(EXERCISE DATA begins)

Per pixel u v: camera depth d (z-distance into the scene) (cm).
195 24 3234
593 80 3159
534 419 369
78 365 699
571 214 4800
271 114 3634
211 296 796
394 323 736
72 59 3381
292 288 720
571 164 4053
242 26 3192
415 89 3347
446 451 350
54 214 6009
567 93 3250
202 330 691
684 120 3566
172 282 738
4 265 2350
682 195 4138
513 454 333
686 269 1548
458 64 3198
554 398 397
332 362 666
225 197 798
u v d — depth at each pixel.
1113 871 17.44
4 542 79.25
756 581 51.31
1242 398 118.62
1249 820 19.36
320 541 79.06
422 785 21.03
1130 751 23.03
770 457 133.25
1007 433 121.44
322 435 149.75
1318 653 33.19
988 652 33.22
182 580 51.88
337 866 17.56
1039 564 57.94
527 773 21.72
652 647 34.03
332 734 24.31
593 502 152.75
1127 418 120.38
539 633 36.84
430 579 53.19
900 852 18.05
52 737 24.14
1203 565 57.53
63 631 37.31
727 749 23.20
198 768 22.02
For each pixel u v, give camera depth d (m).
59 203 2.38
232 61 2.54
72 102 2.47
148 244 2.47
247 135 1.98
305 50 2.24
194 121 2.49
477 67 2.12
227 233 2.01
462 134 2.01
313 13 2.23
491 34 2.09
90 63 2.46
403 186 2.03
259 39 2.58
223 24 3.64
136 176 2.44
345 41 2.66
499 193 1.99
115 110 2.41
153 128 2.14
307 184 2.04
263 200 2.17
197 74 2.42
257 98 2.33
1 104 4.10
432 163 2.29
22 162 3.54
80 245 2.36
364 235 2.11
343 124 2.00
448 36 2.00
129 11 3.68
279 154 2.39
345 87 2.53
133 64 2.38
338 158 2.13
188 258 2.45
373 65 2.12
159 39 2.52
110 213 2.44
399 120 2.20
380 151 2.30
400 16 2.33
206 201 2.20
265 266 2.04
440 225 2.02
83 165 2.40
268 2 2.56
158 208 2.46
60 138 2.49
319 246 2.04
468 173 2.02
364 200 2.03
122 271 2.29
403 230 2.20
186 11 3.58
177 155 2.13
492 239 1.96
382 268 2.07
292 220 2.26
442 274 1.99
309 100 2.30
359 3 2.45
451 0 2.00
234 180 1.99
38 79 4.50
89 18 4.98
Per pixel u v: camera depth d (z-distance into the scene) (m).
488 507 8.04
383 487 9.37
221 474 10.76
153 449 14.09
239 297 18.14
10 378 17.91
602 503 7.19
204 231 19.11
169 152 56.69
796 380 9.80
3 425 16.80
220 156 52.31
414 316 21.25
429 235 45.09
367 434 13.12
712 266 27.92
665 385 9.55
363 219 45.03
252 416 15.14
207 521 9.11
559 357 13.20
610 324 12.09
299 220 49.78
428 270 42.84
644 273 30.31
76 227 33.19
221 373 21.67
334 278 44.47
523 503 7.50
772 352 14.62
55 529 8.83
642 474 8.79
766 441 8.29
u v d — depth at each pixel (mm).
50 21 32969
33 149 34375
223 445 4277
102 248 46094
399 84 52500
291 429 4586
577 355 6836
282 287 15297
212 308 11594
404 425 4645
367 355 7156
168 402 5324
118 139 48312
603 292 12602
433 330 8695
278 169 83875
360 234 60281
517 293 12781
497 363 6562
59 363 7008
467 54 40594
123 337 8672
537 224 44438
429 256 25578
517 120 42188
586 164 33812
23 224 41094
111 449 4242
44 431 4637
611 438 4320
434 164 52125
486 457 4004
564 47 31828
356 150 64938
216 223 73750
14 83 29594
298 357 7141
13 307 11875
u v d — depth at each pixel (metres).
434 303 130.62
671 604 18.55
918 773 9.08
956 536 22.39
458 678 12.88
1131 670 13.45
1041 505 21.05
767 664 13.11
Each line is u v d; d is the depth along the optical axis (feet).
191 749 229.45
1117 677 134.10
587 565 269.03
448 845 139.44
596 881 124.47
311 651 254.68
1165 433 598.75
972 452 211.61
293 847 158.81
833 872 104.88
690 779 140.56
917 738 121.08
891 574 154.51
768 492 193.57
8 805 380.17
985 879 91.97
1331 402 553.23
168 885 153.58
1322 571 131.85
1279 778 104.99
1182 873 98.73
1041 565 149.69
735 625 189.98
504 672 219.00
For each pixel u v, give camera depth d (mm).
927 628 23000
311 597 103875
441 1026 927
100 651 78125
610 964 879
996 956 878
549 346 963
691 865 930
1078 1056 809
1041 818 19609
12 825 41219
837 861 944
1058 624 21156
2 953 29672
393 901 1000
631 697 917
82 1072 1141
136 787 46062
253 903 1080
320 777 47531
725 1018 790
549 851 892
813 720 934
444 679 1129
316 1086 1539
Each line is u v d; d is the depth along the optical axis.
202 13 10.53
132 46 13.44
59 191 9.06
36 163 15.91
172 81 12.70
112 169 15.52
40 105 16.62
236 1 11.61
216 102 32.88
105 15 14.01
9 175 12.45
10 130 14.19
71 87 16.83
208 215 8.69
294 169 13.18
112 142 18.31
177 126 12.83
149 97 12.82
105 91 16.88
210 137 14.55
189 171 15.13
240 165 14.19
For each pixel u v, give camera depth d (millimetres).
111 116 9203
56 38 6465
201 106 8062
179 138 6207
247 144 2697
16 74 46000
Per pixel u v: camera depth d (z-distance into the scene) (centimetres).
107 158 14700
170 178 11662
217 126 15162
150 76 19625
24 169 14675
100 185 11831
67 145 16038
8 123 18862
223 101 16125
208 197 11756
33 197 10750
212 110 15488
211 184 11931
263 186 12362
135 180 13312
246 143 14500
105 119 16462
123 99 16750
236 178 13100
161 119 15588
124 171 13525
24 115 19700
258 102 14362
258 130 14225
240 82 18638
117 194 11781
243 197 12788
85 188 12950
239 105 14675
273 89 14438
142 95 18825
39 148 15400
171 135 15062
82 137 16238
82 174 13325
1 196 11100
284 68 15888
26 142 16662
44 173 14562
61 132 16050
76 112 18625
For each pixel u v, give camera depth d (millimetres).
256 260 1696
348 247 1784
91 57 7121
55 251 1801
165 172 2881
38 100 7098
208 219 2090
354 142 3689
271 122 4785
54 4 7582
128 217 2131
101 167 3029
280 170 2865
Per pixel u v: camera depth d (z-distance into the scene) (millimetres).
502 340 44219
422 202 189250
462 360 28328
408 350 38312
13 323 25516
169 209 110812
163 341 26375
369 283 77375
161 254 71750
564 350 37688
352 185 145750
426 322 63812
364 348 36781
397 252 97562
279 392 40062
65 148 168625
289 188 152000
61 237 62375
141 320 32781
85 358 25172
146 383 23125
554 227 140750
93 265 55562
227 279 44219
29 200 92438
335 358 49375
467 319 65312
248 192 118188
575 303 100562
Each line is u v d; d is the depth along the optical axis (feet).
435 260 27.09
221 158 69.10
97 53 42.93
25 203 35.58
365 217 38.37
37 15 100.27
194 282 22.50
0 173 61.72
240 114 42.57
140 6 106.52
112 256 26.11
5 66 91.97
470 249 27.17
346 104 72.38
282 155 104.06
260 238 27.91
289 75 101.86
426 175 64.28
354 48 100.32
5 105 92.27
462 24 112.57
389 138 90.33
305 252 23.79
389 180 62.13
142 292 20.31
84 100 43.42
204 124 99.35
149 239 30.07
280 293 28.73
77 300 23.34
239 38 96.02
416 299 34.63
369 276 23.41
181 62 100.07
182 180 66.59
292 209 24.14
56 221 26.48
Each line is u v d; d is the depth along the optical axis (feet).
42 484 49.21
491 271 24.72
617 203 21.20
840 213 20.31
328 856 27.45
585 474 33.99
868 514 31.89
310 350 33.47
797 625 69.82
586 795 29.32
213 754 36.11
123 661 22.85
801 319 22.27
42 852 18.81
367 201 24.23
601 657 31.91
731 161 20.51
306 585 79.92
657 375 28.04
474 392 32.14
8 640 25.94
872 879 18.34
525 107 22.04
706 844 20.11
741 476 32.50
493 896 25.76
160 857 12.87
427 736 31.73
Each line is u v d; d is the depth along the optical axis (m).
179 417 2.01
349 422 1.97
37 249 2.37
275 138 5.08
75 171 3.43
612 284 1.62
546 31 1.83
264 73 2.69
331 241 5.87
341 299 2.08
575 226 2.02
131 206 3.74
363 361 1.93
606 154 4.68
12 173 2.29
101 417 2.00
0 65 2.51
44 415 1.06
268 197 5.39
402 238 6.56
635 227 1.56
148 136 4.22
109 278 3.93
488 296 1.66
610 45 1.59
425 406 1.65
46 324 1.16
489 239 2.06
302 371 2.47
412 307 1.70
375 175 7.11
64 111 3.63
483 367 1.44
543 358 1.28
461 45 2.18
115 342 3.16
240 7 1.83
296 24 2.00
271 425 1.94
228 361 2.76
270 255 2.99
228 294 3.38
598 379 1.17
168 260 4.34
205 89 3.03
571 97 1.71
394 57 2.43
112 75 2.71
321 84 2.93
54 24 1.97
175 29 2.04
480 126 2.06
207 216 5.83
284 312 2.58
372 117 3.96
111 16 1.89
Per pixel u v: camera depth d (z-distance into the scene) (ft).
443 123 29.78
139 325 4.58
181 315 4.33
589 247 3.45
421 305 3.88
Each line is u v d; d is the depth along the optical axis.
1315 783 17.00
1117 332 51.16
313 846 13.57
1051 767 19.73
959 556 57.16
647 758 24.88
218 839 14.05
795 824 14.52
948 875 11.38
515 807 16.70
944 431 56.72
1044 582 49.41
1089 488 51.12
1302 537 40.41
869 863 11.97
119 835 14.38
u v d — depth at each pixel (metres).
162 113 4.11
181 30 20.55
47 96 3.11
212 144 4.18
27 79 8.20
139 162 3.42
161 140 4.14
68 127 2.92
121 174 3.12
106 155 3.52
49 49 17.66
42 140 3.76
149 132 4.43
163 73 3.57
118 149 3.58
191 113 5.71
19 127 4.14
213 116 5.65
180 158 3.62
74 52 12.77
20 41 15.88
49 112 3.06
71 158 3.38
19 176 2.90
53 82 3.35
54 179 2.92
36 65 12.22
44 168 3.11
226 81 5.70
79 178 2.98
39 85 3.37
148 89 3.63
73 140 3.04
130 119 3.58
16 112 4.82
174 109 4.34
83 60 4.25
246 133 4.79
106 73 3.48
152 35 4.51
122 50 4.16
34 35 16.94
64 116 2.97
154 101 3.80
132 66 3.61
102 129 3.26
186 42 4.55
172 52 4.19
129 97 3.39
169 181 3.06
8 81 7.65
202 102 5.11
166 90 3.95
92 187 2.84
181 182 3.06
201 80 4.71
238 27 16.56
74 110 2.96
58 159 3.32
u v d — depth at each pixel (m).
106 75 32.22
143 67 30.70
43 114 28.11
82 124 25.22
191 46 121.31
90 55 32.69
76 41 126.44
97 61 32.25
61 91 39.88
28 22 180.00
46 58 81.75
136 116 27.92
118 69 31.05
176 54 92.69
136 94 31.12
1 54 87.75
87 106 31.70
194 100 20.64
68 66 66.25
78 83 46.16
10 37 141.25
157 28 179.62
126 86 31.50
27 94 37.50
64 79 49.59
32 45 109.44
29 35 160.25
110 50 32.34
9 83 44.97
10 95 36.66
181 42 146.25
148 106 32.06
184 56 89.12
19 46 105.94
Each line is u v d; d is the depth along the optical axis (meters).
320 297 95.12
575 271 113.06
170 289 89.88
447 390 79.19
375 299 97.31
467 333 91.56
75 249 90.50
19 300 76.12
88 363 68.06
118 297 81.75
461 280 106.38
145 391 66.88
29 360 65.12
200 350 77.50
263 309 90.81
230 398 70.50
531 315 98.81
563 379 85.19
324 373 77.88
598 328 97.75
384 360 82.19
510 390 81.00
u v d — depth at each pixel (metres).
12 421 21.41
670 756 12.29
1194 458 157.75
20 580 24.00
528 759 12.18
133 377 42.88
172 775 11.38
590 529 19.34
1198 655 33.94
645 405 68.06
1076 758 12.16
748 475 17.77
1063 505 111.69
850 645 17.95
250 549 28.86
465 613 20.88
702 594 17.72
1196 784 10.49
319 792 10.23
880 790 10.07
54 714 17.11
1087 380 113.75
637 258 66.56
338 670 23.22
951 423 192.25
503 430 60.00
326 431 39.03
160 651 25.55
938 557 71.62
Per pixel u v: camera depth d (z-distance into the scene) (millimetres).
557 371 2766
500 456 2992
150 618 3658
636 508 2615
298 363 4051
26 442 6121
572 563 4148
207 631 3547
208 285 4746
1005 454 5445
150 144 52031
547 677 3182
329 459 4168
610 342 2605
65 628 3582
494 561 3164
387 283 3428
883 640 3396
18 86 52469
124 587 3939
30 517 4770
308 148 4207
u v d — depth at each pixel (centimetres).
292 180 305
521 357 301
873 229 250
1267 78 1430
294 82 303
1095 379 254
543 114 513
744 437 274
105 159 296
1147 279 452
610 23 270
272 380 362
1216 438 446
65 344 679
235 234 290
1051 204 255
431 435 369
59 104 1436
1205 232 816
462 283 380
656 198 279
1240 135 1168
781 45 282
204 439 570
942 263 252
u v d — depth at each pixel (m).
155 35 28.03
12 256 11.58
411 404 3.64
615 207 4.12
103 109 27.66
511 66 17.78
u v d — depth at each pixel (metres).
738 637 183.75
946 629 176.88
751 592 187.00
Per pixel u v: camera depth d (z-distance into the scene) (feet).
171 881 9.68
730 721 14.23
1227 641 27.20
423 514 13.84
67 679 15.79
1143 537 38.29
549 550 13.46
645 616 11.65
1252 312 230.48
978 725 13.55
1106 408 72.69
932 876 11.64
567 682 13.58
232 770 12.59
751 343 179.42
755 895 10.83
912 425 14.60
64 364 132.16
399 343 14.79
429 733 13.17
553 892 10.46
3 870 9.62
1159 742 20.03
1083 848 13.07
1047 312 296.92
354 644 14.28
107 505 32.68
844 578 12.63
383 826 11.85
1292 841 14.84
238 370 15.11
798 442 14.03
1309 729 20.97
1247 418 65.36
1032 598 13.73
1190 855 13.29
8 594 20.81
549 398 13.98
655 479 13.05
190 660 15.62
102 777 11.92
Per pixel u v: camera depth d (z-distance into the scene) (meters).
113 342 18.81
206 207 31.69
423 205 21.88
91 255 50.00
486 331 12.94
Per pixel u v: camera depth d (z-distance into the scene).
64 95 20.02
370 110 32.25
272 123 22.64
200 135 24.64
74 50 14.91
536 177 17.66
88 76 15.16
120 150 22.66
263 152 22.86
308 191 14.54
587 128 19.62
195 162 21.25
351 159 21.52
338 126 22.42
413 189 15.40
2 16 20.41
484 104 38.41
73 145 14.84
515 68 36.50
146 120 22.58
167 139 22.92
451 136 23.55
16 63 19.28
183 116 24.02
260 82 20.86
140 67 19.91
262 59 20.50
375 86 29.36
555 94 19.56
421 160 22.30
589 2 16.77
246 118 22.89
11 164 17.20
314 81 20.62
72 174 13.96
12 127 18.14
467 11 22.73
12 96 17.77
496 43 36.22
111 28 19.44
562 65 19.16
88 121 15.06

(EXERCISE DATA ends)

Return a word-for-word copy of the lines above from the one holding "157 28 179.62" through the one holding "329 459 4168", with both of them included and nothing besides.

**ANSWER SECTION:**
157 28 179.62
126 86 31.50
27 94 37.50
64 79 49.59
32 45 109.44
29 35 160.25
110 50 32.34
9 83 44.97
10 95 36.66
181 42 146.25
148 106 32.06
184 56 89.12
19 46 105.94
Each line is u v d; d is the depth along the optical axis (meters).
320 297 95.12
575 271 113.06
170 289 89.88
447 390 79.19
375 299 97.31
467 333 91.56
75 249 90.50
19 300 76.12
88 363 68.06
118 297 81.75
461 280 106.38
145 391 66.88
29 360 65.12
200 350 77.50
263 309 90.81
230 398 70.50
531 315 98.81
563 379 85.19
324 373 77.88
598 328 97.75
384 360 82.19
510 390 81.00
u v d — depth at each pixel (metres).
12 421 21.41
670 756 12.29
1194 458 157.75
20 580 24.00
528 759 12.18
133 377 42.88
172 775 11.38
590 529 19.34
1198 655 33.94
645 405 68.06
1076 758 12.16
748 475 17.77
1063 505 111.69
850 645 17.95
250 549 28.86
465 613 20.88
702 594 17.72
1196 784 10.49
319 792 10.23
880 790 10.07
54 714 17.11
1087 380 113.75
637 258 66.56
338 670 23.22
951 423 192.25
503 430 60.00
326 431 39.03
160 651 25.55
938 557 71.62
Per pixel u v: camera depth d (z-distance into the scene) (millimetres).
557 371 2766
500 456 2992
150 618 3658
636 508 2615
298 363 4051
26 442 6121
572 563 4148
207 631 3547
208 285 4746
1005 454 5445
150 144 52031
547 677 3182
329 459 4168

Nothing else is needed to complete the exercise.